Nauta, Trump’s valet, and De Oliveira, the property manager at Mar-a-Lago, had been charged with conspiring to obstruct federal investigators looking into allegations that Trump unlawfully kept classified documents at his resort property following the end of his first term in office.
The indictments stemmed from investigations headed by special counsel Jack Smith, who resigned earlier this month after dismissing the criminal charges against Trump due to long-standing DOJ policy against prosecuting a sitting president.
The classified documents case against Trump had been a lightning rod for controversy, particularly when it was assigned to U.S. District Judge Aileen Cannon, who dismissed the case against all of the defendants, holding that special counsel Jack Smith’s appointment was unlawful.
The Trump-appointed judge’s legal reasoning for the dismissal was considered highly dubious and most legal experts expected the Eleventh Circuit Court of Appeals to reverse her ruling and reinstate the case. However, any chance of the case progressing evaporated after Trump won re-election and took control of the DOJ.
The classified documents case also took center stage in the recent controversy over the release of Jack Smith’s final report on his investigations into Trump. Smith’s final report comprised two volumes. The first related to his investigation and prosecution of Trump in connection with his alleged efforts to subvert the 2020 presidential election. The second dealt with the classified documents case.
Cannon last month issued an order temporarily prohibiting then-Attorney General Merrick Garland from releasing either version of the report. After eventually allowing for the release of the election subversion volume of the report — and conceding she lacked the authority to stop its release — Cannon steadfastly refused to allow four members of Congress to have chambers-only access to review a redacted version of the second volume.

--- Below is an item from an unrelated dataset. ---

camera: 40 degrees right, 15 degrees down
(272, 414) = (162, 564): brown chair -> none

In a scathing order issued last week, Cannon maligned the Biden administration’s DOJ for its efforts to have the report viewed by congressional leaders, taking particular issue with the claim that Garland had “limited time” remaining in his position and wanted to “see this [investigation] through to conclusion and comply with historical practice.”

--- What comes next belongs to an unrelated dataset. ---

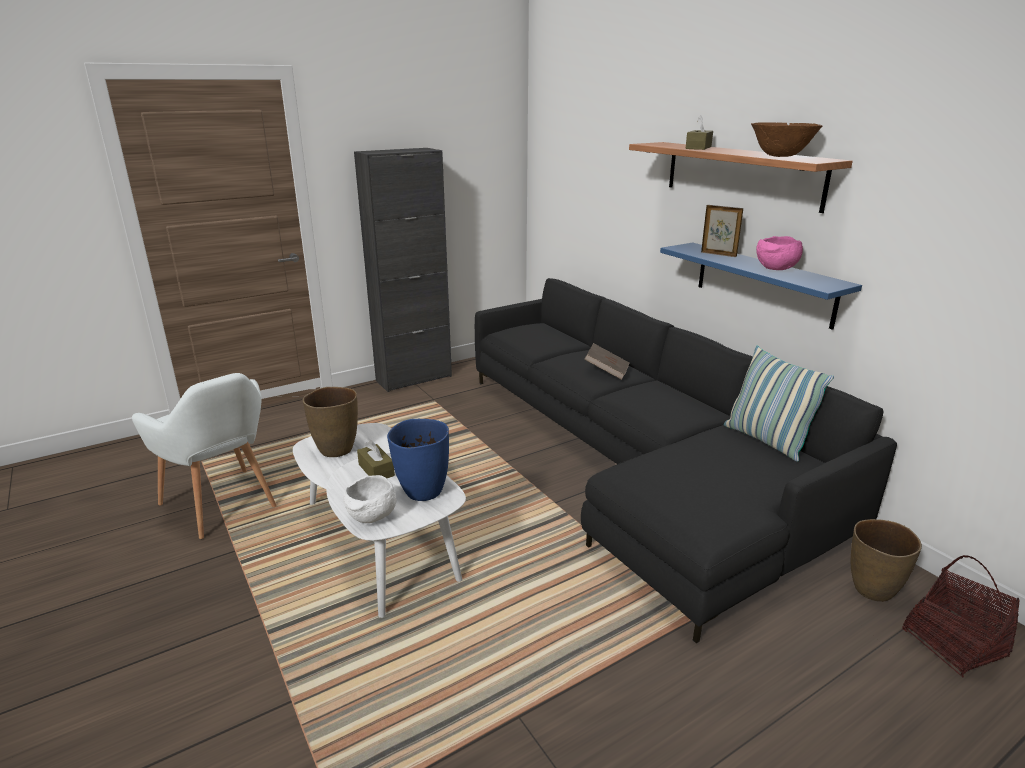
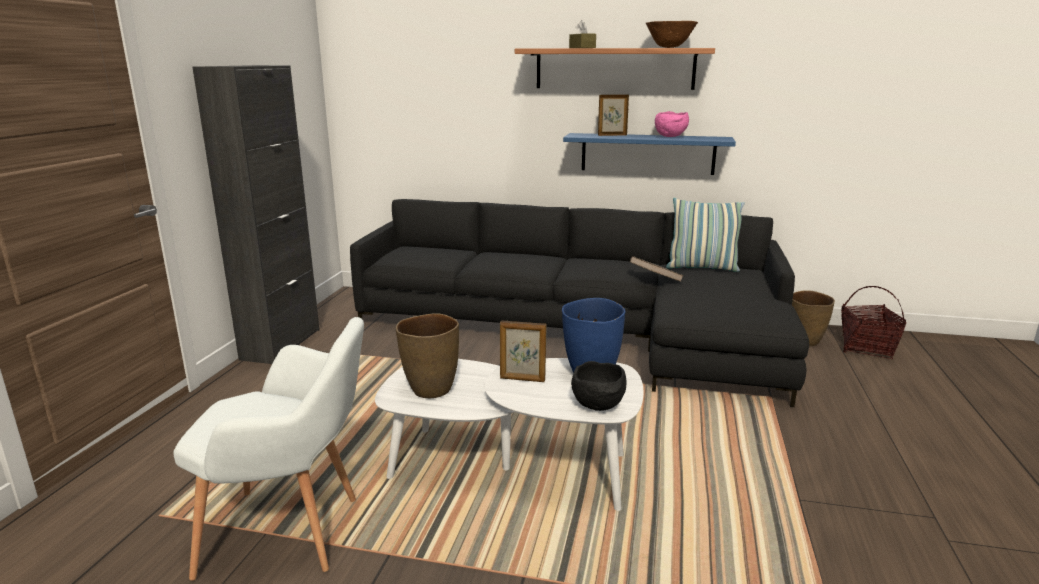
camera: 45 degrees left, 5 degrees down
(372, 518) = (599, 406): white bowl -> black bowl
(376, 470) = (522, 379): brown tissue box -> picture frame
(606, 371) = (533, 260): brown book -> brown book (655, 280)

“Never before has the Department of Justice, prior to the conclusion of criminal proceedings against a defendant — and absent a litigation-specific reason as appropriate in the case itself — sought to disclose outside the Department a report prepared by a Special Counsel containing substantive and voluminous case information. Until now,” she wrote. “There is no ‘historical practice’ of providing Special Counsel reports to Congress, even on a limited basis, pending conclusion of criminal proceedings. In fact, there is not one instance of this happening until now.”